An acquaintance recently drew my attention to the size of a popular toilet tissue on the market. She sent her driver to a shop to get her some items including the favourite toilet tissue she has been purchasing.

To her amazement, the size of the toilet tissue had been reduced but the price had also increased. We joked over it but it is all the inflation effect the manufacturer may be using to survive.

It reminded me of what I have noticed over time with a popular multi-purpose soap. It has been reduced in size, a shadow of its own former self.

One would not be far from wrong to say that inflation has been the spoils of the COVID-19 war. The pandemic has brought the entire world down, with inflation affecting citizens very badly.

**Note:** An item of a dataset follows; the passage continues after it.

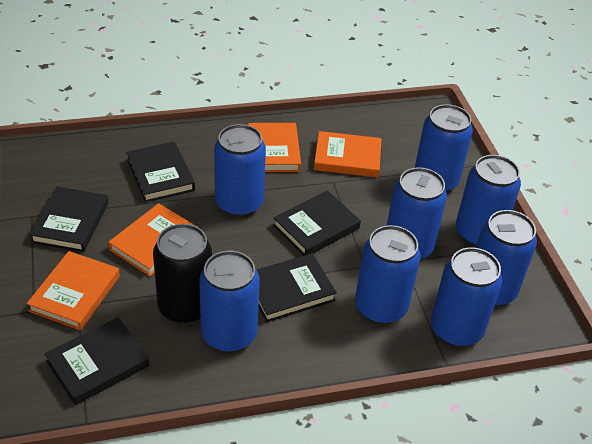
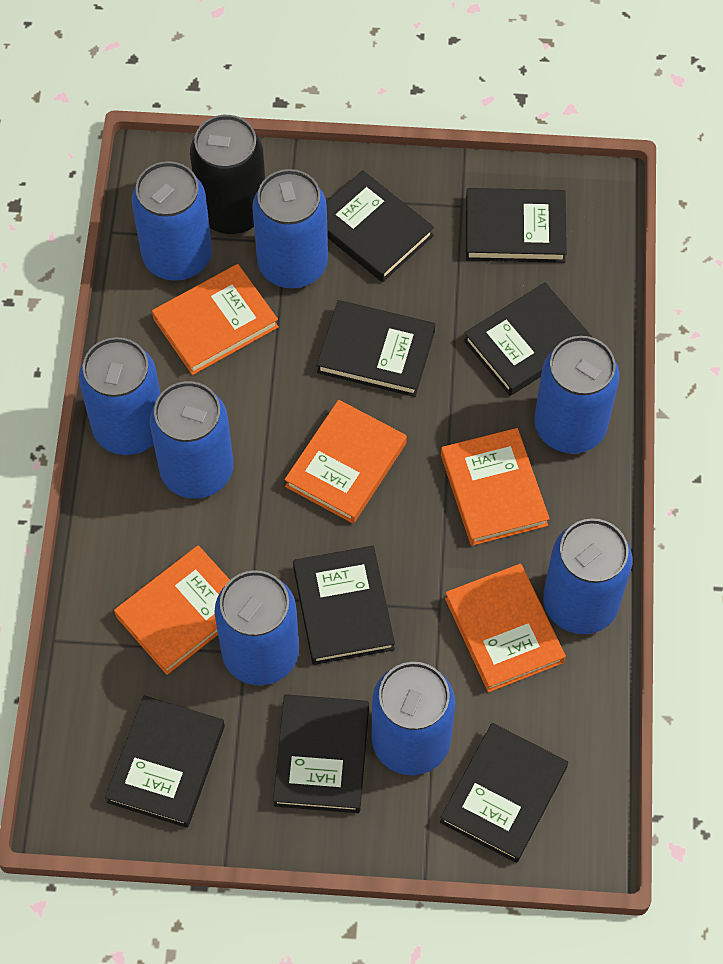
black book: [29,187,108,252] [45,317,149,405] [126,141,195,202] [257,253,337,322] [273,191,361,256] = 5 -> [105,696,225,828] [273,694,369,813] [293,546,395,665] [317,300,435,397] [326,170,434,282] [440,723,568,863] [464,282,592,396] [466,188,567,263] = 8
orange book: [27,251,120,330] [108,203,199,276] [248,123,301,172] [314,131,382,177] = 4 -> [114,545,230,675] [152,264,279,375] [285,400,407,524] [441,428,550,546] [445,564,566,692] = 5

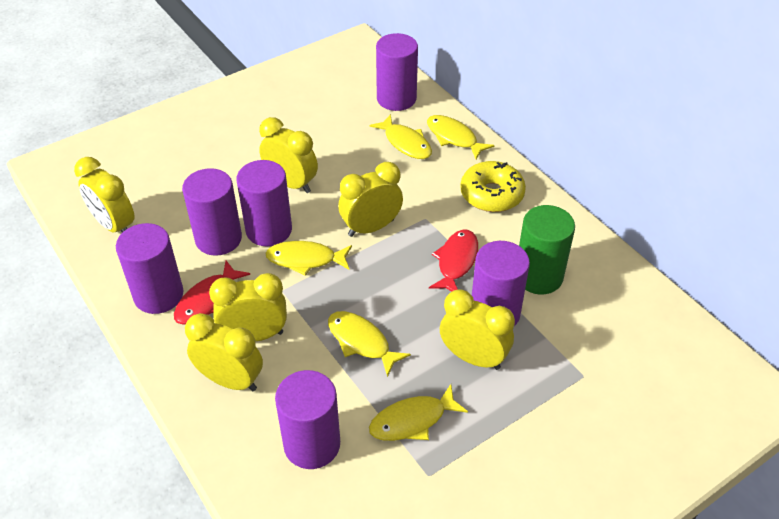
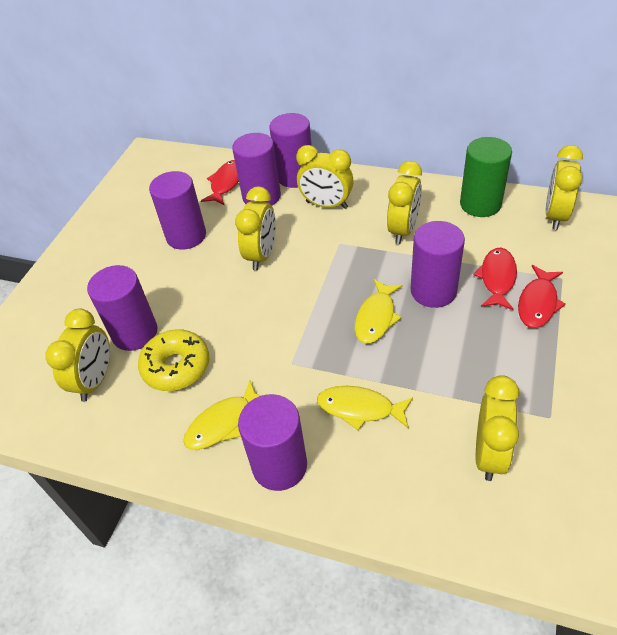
red fish: [174,261,250,325] [429,230,478,292] = 2 -> [201,160,239,205] [473,247,517,310] [518,265,566,328] = 3
yellow fish: [265,241,352,276] [328,311,411,377] [369,114,432,159] [369,384,468,441] [427,115,495,159] = 5 -> [183,381,261,450] [317,386,413,430] [355,279,403,343] = 3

A Pew Research in the US, according to US’s CNBC, puts 70 per cent of Americans as apparently calling inflation “a very big problem”. Well, it is not a US peculiar problem.

The pinch is felt all over.

In the United Kingdom (UK), the same problem of rising inflation exists from fuel to food to houses and vehicles and citizens are on the back of their government to do something about it.

From France to Germany and all over Europe, as well as Asia, inflation is on an upward climb. It is described as unprecedented in some cases, never seen its like in their respective countries.

Unfortunately, the prediction by experts is that things will get worse before they get better. I tend to believe that if the pandemic has had this damaging effect on world economies and hence inflation, then, with the announcement of a new variant of COVID-19 said to be even more vengeful than Omicron, inflation is going to be a thorn in the flesh of nations, and Ghana is no exception.

One definitely is in for a long haul and the need to brace up for rising inflation and galloping price increases for some time to come.